(Records from a dataset)
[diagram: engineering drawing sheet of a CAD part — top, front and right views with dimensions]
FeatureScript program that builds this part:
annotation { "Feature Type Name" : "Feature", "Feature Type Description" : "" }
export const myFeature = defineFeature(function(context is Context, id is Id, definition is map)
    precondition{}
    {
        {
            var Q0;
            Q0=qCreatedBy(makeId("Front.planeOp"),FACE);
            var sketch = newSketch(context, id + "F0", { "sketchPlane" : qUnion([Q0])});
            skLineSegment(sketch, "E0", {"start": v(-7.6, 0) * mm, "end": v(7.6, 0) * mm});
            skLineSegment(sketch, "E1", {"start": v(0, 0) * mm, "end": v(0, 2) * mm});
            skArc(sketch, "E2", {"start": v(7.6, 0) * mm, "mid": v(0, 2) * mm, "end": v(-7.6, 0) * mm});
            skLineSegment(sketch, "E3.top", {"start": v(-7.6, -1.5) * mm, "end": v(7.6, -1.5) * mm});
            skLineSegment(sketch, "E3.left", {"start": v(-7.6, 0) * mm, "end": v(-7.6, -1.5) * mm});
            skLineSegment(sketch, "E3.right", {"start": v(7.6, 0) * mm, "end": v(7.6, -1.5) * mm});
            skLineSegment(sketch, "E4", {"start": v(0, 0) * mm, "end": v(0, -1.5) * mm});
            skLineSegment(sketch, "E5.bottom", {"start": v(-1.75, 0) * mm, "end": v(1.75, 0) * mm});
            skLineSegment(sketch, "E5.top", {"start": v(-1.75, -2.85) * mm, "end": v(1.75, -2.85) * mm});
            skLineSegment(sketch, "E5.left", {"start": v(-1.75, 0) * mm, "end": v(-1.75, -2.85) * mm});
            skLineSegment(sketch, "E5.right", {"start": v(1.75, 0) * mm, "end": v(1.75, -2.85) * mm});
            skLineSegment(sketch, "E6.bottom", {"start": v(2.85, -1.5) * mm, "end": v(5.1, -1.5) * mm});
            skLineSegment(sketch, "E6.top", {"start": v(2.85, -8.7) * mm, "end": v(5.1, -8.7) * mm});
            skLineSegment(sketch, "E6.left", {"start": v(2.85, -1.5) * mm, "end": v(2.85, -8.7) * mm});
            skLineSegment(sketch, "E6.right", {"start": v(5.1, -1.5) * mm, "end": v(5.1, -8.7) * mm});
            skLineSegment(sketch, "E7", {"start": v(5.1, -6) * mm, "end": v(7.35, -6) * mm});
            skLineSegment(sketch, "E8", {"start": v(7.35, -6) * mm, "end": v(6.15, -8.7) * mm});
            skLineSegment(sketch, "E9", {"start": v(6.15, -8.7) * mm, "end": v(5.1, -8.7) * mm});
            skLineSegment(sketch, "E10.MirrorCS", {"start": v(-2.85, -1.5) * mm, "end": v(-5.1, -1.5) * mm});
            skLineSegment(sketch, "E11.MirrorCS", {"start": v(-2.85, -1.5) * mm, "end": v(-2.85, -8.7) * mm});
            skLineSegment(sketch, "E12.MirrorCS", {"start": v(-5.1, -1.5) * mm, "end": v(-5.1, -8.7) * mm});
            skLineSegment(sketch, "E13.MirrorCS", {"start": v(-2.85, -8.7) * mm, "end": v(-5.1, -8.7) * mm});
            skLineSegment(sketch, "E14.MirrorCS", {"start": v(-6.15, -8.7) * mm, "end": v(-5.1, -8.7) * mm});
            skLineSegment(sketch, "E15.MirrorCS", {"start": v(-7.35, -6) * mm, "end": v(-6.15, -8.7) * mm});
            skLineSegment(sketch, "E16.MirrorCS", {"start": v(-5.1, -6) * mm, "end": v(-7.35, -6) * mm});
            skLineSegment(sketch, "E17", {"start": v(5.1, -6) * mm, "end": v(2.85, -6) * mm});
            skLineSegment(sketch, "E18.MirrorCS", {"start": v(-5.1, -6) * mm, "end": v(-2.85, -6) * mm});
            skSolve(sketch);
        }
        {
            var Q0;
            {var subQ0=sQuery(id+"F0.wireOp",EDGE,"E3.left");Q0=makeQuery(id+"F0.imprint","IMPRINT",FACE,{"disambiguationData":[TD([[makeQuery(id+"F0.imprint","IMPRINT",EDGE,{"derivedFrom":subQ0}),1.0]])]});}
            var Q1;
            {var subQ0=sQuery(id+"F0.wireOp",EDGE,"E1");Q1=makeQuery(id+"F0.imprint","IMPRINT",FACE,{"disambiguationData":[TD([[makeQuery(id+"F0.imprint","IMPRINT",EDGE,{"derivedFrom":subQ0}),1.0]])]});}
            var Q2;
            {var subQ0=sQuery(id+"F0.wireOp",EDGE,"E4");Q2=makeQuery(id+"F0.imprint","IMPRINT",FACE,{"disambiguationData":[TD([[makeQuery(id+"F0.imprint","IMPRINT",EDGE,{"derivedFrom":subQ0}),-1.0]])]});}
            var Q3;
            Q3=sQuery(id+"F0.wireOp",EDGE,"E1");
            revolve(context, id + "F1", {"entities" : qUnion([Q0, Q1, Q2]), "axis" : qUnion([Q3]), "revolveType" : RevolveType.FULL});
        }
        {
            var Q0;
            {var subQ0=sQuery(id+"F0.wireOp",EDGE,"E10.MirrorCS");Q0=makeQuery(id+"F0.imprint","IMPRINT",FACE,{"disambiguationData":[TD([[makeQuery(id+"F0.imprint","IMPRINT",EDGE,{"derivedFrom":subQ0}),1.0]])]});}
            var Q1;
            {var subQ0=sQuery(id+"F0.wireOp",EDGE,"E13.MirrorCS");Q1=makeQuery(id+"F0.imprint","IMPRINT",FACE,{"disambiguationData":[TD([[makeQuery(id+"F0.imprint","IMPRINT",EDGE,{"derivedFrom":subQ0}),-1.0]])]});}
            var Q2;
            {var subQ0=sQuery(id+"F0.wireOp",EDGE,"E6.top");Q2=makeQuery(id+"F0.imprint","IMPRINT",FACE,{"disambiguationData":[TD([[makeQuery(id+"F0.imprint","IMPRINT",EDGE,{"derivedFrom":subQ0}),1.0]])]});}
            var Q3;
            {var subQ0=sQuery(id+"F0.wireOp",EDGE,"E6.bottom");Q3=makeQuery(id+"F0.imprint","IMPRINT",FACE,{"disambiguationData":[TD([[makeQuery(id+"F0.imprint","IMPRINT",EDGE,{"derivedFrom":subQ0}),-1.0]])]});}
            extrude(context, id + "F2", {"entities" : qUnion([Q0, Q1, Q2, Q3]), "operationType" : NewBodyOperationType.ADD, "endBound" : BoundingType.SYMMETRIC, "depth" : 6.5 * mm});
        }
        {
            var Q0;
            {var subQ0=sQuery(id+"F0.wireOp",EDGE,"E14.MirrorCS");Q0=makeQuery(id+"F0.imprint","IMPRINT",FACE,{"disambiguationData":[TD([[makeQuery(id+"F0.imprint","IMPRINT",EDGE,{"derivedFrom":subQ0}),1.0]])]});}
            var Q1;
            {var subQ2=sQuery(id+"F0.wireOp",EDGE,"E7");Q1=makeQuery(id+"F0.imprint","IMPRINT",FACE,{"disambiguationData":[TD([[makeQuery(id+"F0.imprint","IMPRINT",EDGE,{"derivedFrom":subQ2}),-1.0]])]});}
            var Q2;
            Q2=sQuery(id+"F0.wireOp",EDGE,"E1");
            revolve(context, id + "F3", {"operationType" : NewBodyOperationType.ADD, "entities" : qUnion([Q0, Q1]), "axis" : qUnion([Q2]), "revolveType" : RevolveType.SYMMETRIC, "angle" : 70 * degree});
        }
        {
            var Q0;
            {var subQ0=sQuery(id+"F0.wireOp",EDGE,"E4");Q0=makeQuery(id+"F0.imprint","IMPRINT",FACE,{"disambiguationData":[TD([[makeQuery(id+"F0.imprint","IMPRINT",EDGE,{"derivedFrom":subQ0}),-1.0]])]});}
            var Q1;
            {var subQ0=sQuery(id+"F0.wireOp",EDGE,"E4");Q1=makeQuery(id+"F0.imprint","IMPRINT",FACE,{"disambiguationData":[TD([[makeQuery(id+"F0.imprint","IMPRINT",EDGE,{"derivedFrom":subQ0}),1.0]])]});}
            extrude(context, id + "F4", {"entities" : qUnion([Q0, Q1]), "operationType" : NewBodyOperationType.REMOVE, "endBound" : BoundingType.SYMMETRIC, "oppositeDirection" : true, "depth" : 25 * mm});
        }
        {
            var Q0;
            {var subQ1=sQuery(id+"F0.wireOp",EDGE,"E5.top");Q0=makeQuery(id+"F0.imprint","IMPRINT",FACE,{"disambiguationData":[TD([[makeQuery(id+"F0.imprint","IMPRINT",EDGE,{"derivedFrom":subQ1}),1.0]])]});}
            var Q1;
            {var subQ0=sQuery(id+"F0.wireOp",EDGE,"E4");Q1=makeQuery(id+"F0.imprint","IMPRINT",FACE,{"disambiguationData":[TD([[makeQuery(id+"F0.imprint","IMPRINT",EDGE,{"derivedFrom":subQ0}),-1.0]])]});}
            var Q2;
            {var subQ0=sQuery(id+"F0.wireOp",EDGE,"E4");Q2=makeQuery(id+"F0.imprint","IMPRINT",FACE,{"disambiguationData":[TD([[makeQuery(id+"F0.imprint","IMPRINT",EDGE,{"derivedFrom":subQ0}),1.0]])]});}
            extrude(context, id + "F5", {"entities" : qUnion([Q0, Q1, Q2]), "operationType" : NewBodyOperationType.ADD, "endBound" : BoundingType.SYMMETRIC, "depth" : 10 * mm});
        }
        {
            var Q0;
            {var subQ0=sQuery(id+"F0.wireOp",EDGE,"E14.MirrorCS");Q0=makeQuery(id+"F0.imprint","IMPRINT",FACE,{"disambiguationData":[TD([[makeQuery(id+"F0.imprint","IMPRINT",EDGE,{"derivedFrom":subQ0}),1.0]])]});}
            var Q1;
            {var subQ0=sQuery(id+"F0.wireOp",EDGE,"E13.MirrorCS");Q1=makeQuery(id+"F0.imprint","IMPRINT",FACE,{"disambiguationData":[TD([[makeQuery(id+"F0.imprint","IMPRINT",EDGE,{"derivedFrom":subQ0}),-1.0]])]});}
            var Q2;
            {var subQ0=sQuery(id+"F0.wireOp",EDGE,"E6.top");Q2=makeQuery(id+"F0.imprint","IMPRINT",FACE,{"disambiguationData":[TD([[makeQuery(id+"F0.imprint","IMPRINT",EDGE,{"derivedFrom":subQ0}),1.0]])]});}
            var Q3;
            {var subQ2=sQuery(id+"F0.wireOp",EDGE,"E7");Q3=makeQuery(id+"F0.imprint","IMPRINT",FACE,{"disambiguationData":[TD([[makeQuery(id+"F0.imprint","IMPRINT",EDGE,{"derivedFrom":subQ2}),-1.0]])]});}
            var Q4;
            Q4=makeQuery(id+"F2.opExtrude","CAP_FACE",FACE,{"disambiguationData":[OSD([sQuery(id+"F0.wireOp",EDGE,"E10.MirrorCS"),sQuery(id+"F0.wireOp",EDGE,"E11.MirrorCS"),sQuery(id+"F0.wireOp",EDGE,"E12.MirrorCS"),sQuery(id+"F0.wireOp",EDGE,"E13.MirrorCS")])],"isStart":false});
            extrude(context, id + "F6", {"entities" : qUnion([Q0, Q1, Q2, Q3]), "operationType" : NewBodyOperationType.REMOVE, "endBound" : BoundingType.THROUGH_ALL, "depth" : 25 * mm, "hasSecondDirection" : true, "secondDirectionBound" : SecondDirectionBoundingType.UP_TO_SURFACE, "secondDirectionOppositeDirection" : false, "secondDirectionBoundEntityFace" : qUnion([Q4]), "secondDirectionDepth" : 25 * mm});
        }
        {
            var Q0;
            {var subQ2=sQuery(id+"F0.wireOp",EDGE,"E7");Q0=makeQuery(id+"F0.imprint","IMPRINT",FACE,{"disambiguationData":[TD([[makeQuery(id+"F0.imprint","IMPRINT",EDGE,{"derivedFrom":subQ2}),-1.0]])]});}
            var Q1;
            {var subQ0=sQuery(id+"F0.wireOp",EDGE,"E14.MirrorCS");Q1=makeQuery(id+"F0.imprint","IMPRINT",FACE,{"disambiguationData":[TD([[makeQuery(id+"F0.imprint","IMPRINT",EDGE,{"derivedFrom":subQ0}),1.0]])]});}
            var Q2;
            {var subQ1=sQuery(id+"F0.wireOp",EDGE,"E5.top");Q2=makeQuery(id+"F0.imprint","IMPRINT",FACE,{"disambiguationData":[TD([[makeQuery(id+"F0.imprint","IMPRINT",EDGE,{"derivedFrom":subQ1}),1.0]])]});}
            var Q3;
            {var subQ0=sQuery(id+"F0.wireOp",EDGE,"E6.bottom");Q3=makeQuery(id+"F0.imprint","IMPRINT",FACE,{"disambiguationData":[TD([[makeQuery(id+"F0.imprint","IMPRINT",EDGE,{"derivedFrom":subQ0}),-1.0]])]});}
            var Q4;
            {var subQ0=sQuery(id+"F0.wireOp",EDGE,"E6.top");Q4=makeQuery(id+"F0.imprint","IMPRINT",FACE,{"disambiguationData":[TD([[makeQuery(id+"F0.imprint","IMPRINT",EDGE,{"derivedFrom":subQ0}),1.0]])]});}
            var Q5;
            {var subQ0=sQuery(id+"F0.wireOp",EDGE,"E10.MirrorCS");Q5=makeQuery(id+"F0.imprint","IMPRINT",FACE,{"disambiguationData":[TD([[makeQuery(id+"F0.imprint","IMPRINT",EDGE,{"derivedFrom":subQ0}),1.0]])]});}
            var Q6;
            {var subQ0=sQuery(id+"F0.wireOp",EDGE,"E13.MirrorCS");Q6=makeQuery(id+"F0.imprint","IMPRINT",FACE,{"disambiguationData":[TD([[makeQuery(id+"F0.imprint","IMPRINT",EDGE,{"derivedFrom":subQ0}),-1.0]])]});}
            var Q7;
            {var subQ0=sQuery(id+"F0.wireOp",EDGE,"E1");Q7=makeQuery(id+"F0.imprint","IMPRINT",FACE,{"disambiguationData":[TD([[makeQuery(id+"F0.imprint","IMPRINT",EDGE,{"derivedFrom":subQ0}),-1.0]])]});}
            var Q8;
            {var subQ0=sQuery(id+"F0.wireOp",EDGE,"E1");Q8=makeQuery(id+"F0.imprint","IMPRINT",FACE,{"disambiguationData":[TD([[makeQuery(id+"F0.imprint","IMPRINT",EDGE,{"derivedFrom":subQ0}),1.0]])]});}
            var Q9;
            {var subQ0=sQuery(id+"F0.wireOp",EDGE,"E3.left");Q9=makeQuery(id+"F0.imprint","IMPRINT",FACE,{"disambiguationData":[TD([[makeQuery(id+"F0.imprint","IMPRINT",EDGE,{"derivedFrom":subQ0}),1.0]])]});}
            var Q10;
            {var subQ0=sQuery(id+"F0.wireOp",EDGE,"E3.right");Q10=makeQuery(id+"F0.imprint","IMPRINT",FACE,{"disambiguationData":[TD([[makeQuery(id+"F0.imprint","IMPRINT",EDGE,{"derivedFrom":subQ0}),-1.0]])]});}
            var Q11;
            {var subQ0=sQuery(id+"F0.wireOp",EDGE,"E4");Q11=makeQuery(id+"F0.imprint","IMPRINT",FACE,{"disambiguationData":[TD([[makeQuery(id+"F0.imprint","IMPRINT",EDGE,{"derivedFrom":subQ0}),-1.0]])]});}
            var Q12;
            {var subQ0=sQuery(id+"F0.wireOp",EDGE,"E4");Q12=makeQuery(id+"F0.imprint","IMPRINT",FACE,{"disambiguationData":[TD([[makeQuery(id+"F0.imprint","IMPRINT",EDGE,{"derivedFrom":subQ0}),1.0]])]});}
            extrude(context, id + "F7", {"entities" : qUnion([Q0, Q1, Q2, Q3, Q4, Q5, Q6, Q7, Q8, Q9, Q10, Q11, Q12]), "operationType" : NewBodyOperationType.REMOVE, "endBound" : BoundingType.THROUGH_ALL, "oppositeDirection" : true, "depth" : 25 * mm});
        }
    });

● **Exercise**:
Filter the listing above down to the lines that contain the string "part". Match case exactly.

● **Reply to the exercise**:
[diagram: engineering drawing sheet of a CAD part — top, front and right views with dimensions]
FeatureScript program that builds this part:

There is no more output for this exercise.